Duas deputadas federais tiveram suas imagens incluídas em um álbum de reconhecimento fotográfico utilizado pela polícia para identificar suspeitos de um roubo de celular registrado em Recife. O caso ocorreu em fevereiro e envolve ações da Polícia Civil de Pernambuco e a Defensoria Pública do estado.

Segundo a Defensoria, o álbum reuniu fotos de seis pessoas apresentadas à vítima como potenciais suspeitos.
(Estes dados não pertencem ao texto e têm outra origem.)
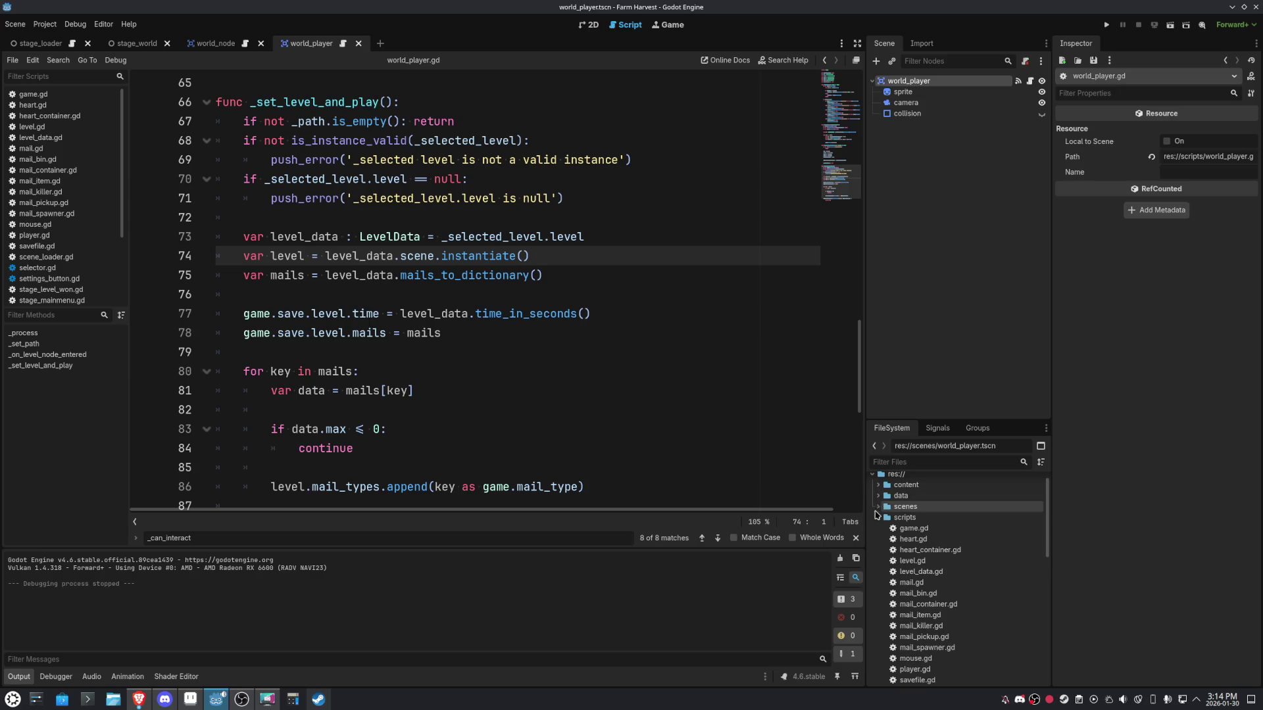
click(878, 518)
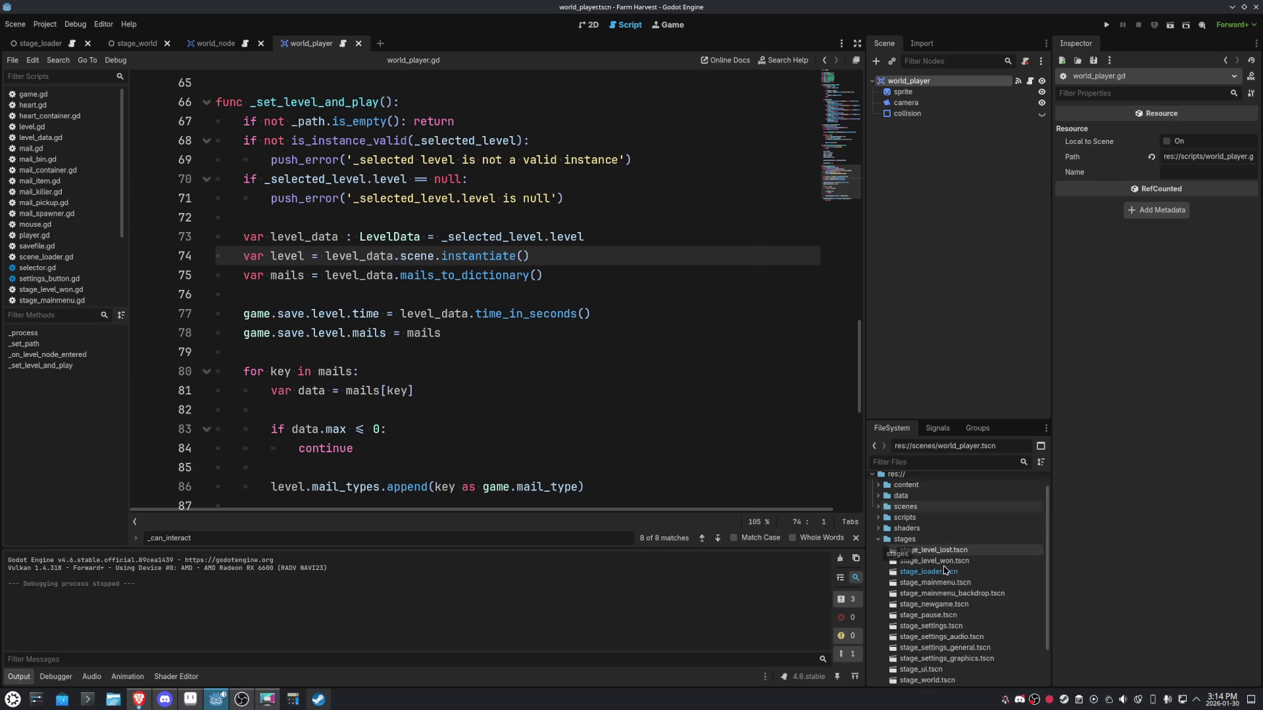
scroll(991, 582, down, 2)
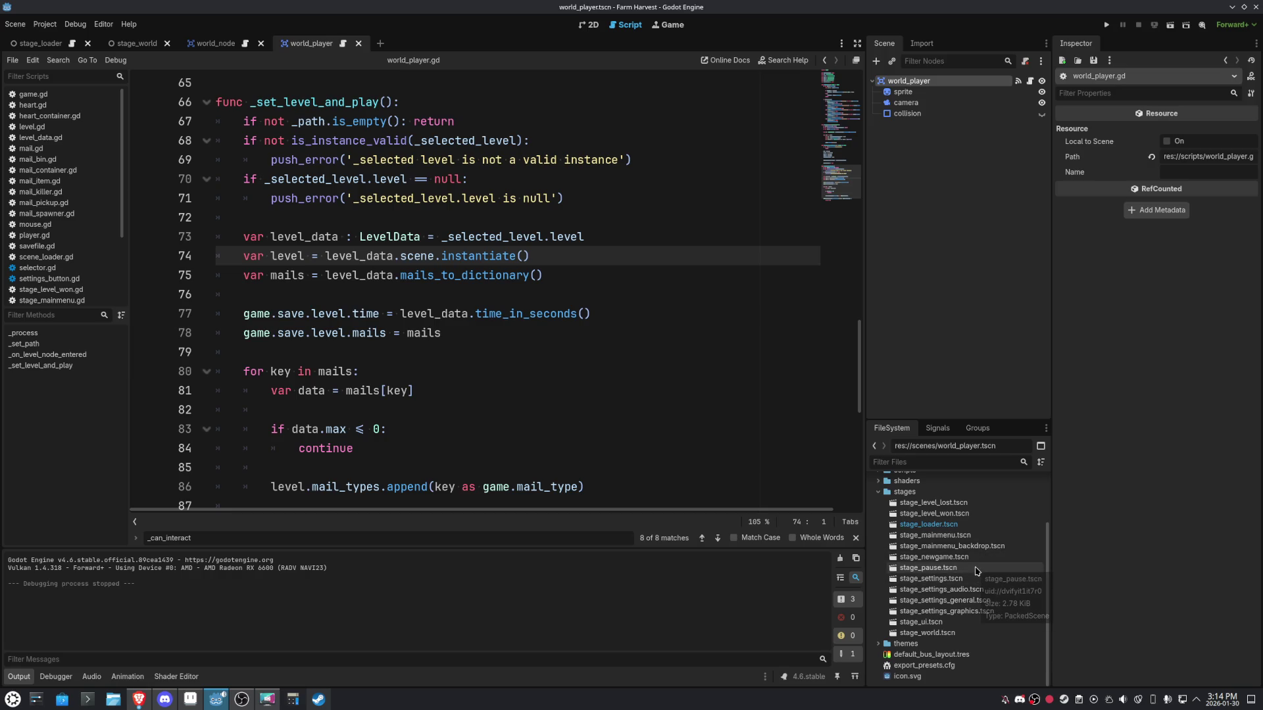
Open stage_level_won.tscn in 2D and inspect its button_container and title label.
double_click(978, 517)
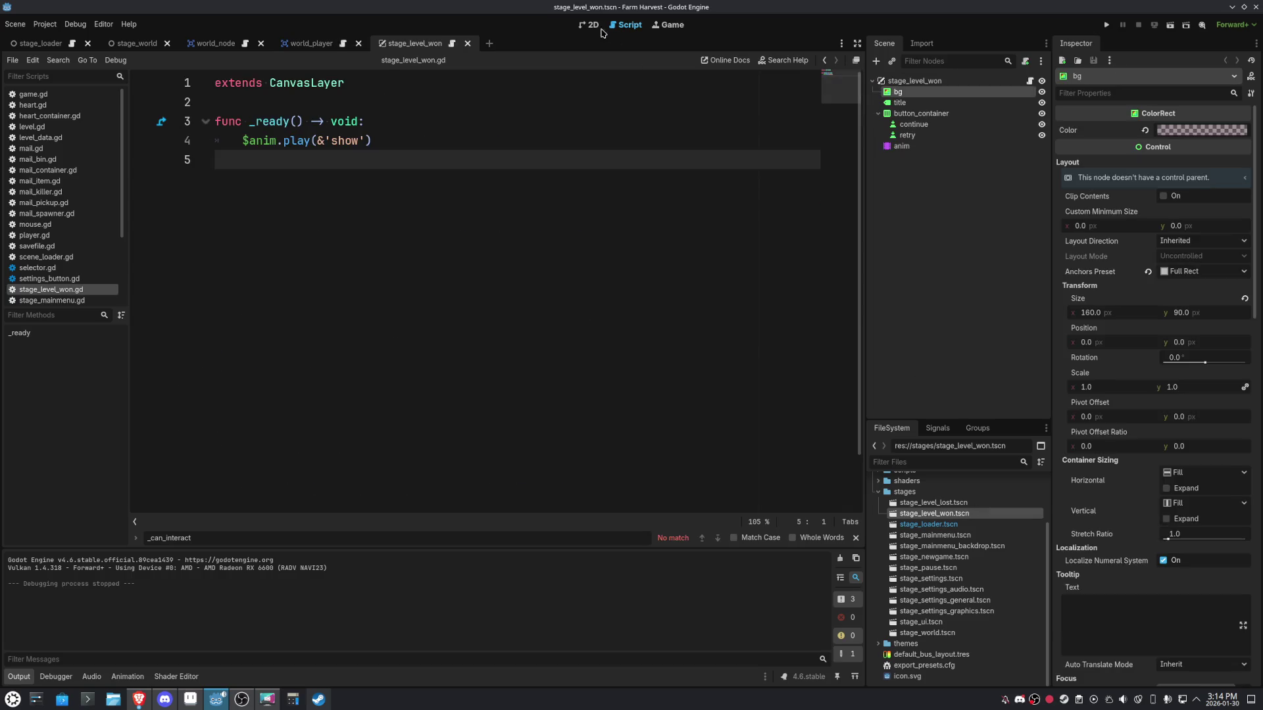
click(597, 27)
scroll(360, 303, up, 4)
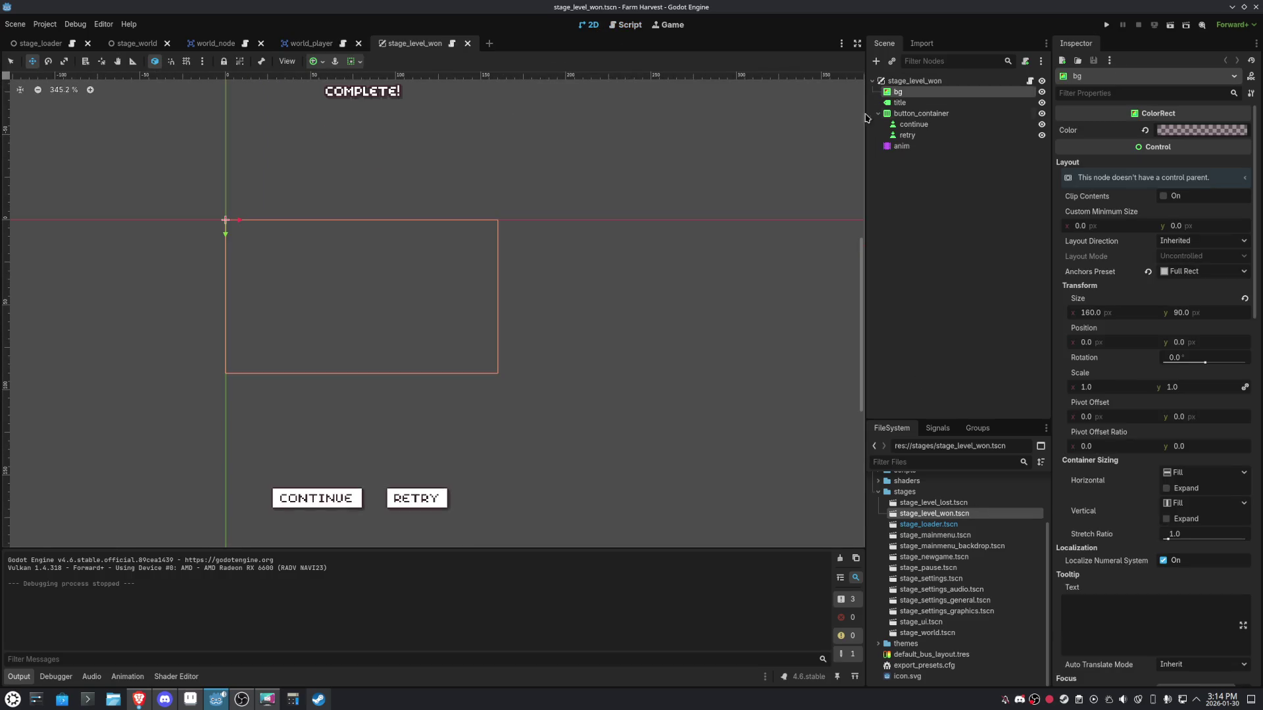
click(919, 113)
click(902, 103)
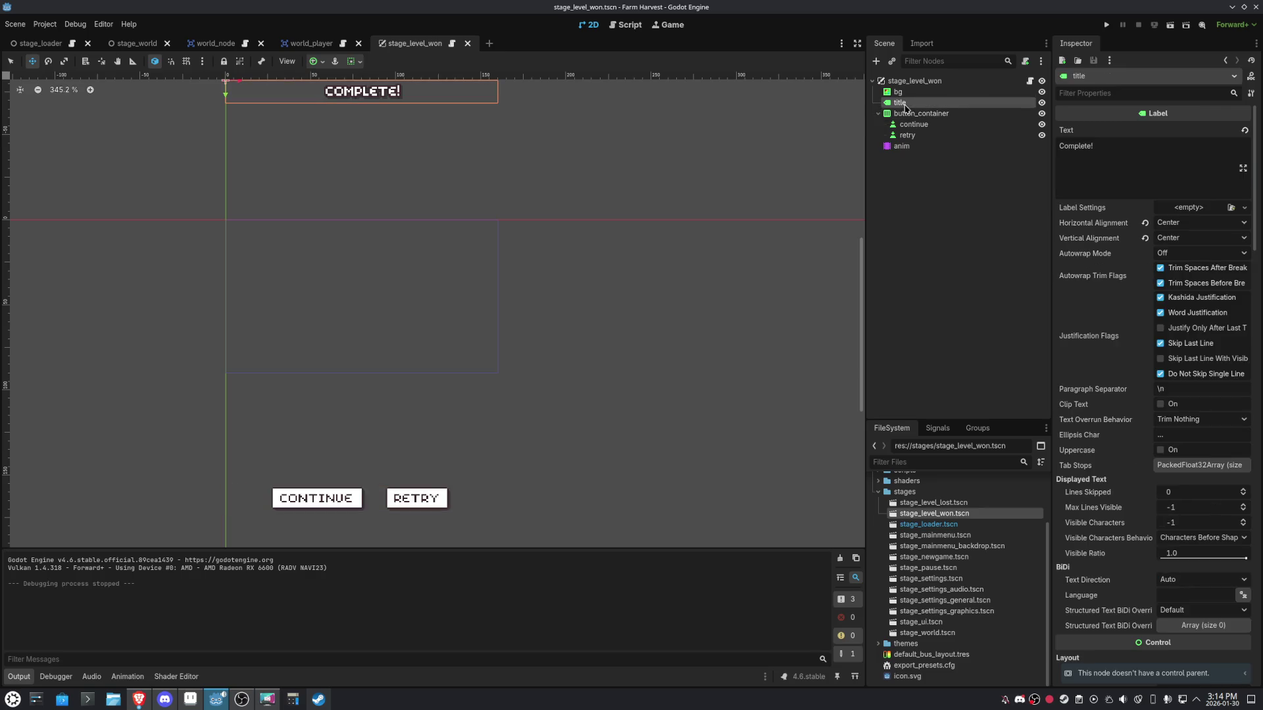
Preview the anim node's show animation at 0.5 s, fold button_container, and select the root.
click(901, 146)
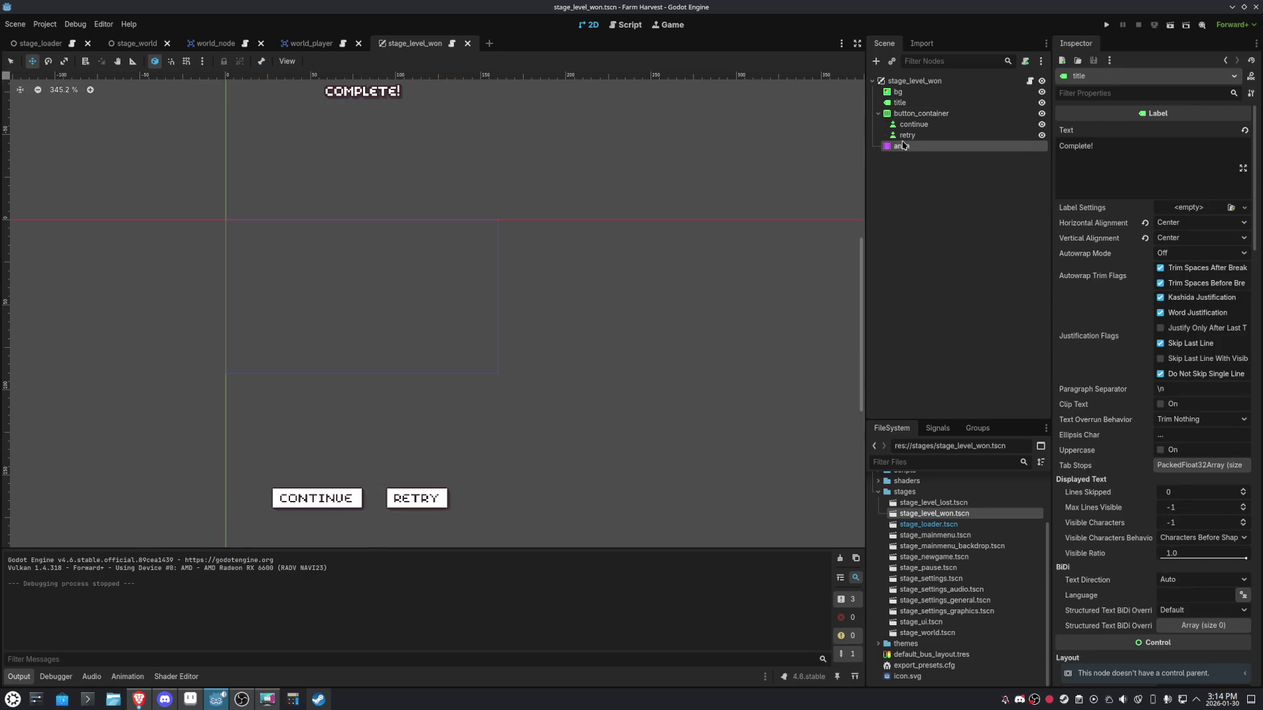
click(132, 534)
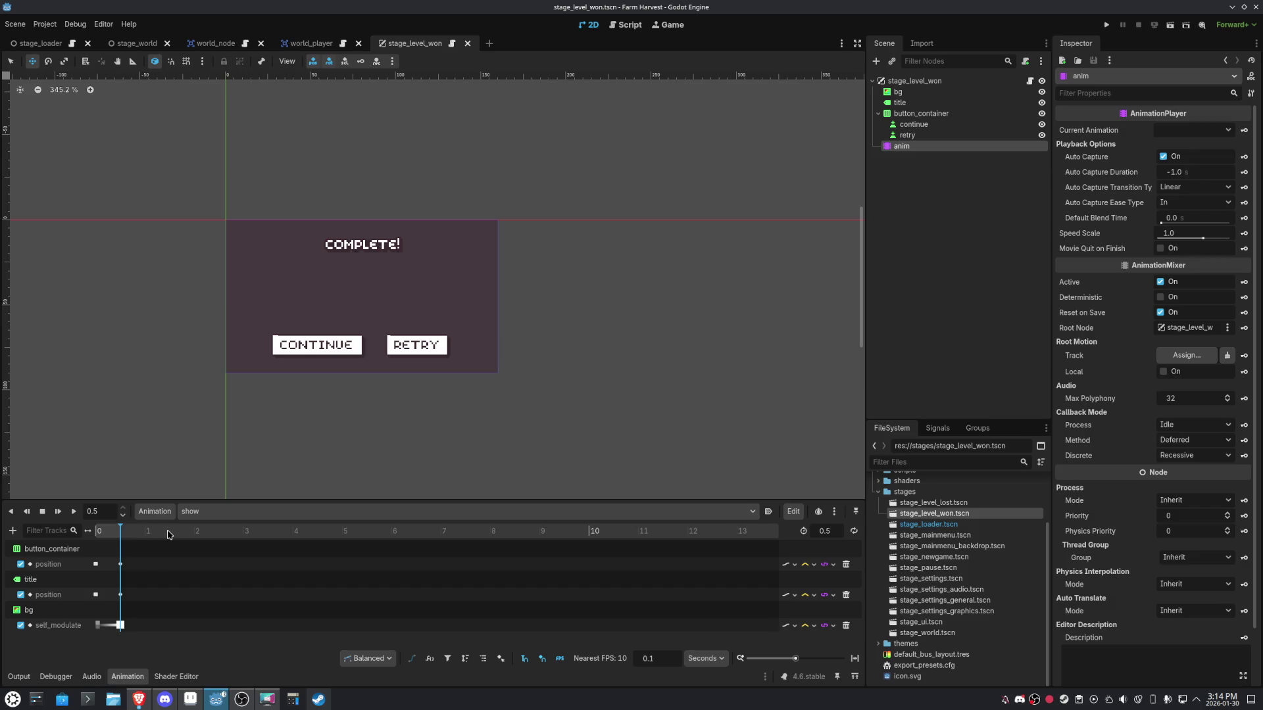
scroll(356, 315, up, 5)
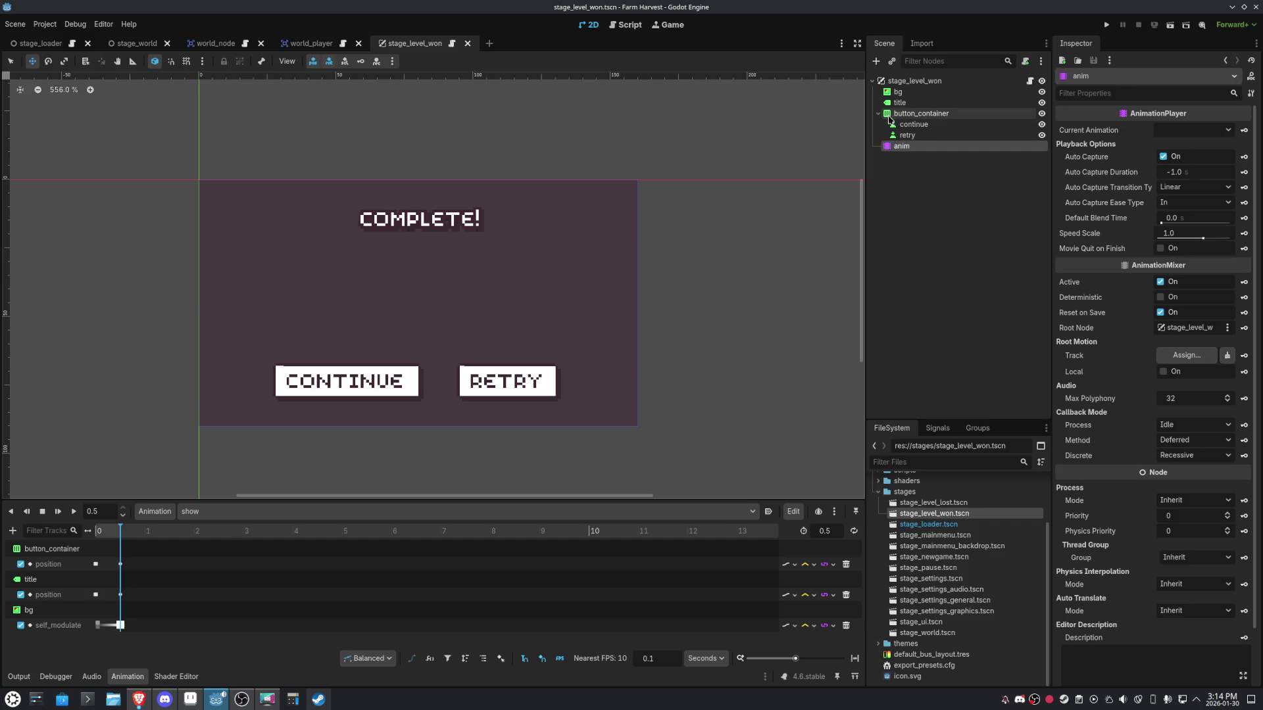
click(878, 113)
click(905, 80)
As deputadas Duda Salabert (PDT-MG) e Erika Hilton (PSOL-SP) aparecem entre as imagens, que teriam sido usadas no procedimento de reconhecimento realizado pela polícia no dia 8 de abril.

A DPPE enviou um ofício à defesa do estado para questionar o critério de seleção empregado pela autoridade policial. O órgão sustenta que o uso de características identitárias em vez de traços físicos compromete a validade do ato probatório.

Duda Salabert solicitou explicações oficiais à Secretaria de Defesa Social e pediu a retirada das fotos de si e de Erika Hilton de qualquer material de identificação. A deputada classifica o episódio como indicativo de transfobia institucional e discriminação.

É considerada racista e transfóbica a prática de associar imagens de pessoas trans a atividades criminosas. Hilton afirmou que o álbum formado a partir de características identitárias agride a dignidade das parlamentares e distorce a natureza técnica da identificação.

O caso tramita na 16ª Vara Criminal da Capital de Pernambuco. A Polícia Civil informou que abriu um inquérito para apurar o ocorrido e que seguirá os trâmites legais para esclarecer a prática e eventuais irregularidades no reconhecimento fotográfico.